Where the game was won
It has often seemed no total is too small for Pakistan not to slip up on. Here, they slipped to 49 for 3. But the in-form pair of Malik and Babar, quickly establishing a reputation for consistency, had the clear-headedness to steer the chase with risk-free cricket. They rotated the strike regularly and picked off the poor deliveries to eat into the target. By the time Babar sliced a catch to short third man, Pakistan needed only 18 runs off five overs. The hard work had been done.
The men that won it
Shadab Khan may have been warned by his teammates how playing for Islamabad United was far different to playing for Pakistan, that too in an away game. However, the 18-year old made a mockery of the step up, snaring Chadwick Walton and Lendl Simmons within four deliveries. Walton didn’t pick the googly while Simmons dragged a legspinning delivery onto the stumps. Remarkably, Shadab’s figures of 4-0-7-3 could have been even better had Kamran Akmal, fielding at backward point, not put down a regulation catch.
The streaks continue
This win means Pakistan have now triumphed in each of their last five T20Is, four of them against the West Indies – the other was a commanding nine-wicket win over England. They are unbeaten since losing to Australia at the World T20 last year, and Sarfraz boasts a 100 percent win record in his five games as Pakistan captain in the format.
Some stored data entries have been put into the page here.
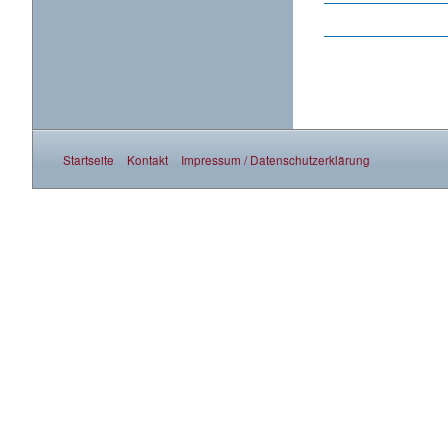
Startseite
Kontakt
Impressum / Datenschutzerklärung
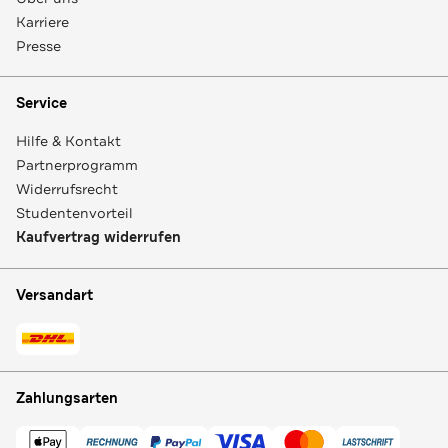
Karriere
Presse
Service
Hilfe & Kontakt
Partnerprogramm
Widerrufsrecht
Studentenvorteil
Kaufvertrag widerrufen
Versandart
Zahlungsarten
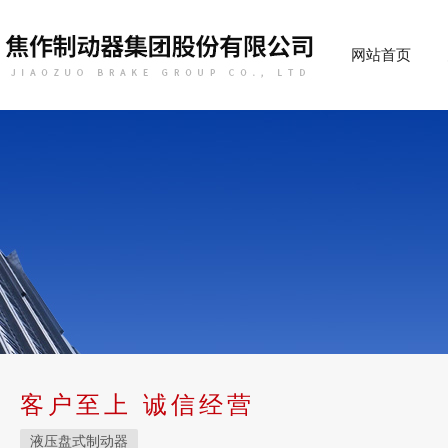
网站首页
客户至上 诚信经营
液压盘式制动器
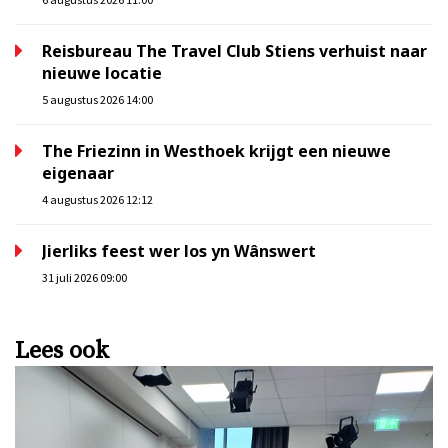
Reisbureau The Travel Club Stiens verhuist naar
nieuwe locatie
5 augustus 2026 14:00
The Friezinn in Westhoek krijgt een nieuwe
eigenaar
4 augustus 2026 12:12
Jierliks feest wer los yn Wânswert
31 juli 2026 09:00
Lees ook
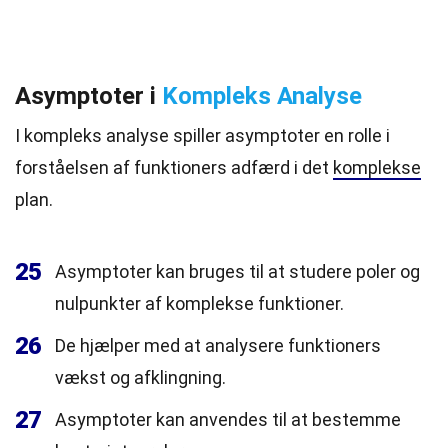
Asymptoter i
Kompleks Analyse
I kompleks analyse spiller asymptoter en rolle i
forståelsen af funktioners adfærd i det
komplekse
plan.
25
Asymptoter kan bruges til at studere poler og
nulpunkter af komplekse funktioner.
26
De hjælper med at analysere funktioners
vækst og afklingning.
27
Asymptoter kan anvendes til at bestemme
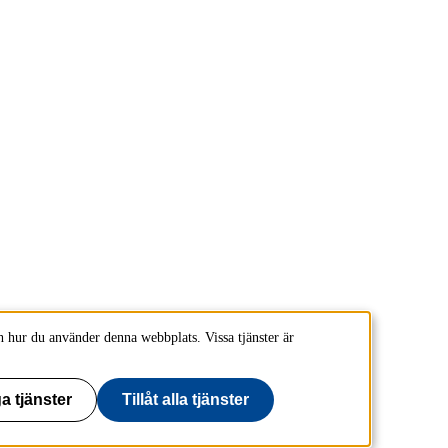
 hur du använder denna webbplats. Vissa tjänster är
a tjänster
Tillåt alla tjänster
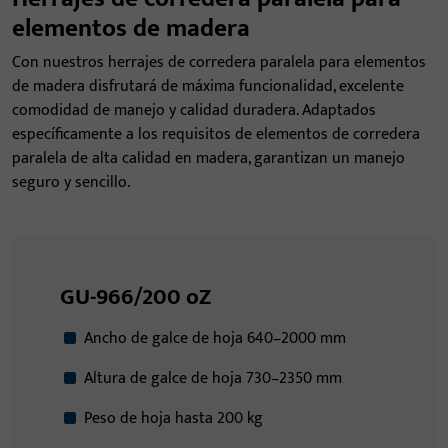
elementos de madera
Con nuestros herrajes de corredera paralela para elementos
de madera disfrutará de máxima funcionalidad, excelente
comodidad de manejo y calidad duradera. Adaptados
específicamente a los requisitos de elementos de corredera
paralela de alta calidad en madera, garantizan un manejo
seguro y sencillo.
GU-966/200 oZ
Ancho de galce de hoja 640–2000 mm
Altura de galce de hoja 730–2350 mm
Peso de hoja hasta 200 kg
West Indies’ losing run, on the other hand, stretches to four – all of them against Pakistan – and have only won one T20 in the six they’ve played since being crowned World T20 champions in India last year.
Moment of the match
If the PSL was a dream of sorts for Kamran, he was brought sharply back to reality over the course of the afternoon’s events. Playing his first international in nearly three years, with captain Sarfraz having taken over the wicketkeeping role, Kamran was tasked with patrolling the backward point area as Shadab bowled. If he was hoping for an uneventful afternoon, he was to be disappointed. With Shadab’s figures reading three wickets for three runs, Pollard sliced one, headed for what seemed a straightforward catch to Kamran. The 35-year old was painfully slow to move towards the ball, and though he reached it in time, put it down, burnishing his reputation for butterfingers even further.
What was more, this was only the second time Kamran was playing as a specialist batsman. The other came in a game against South Africa in 2007. He had dropped a catch then too, Loots Bosman being the batsman reprieved.
Where they stand
Pakistan take a 1-0 lead. The series now moves to Trinidad & Tobago, where the remaining three matches will be played.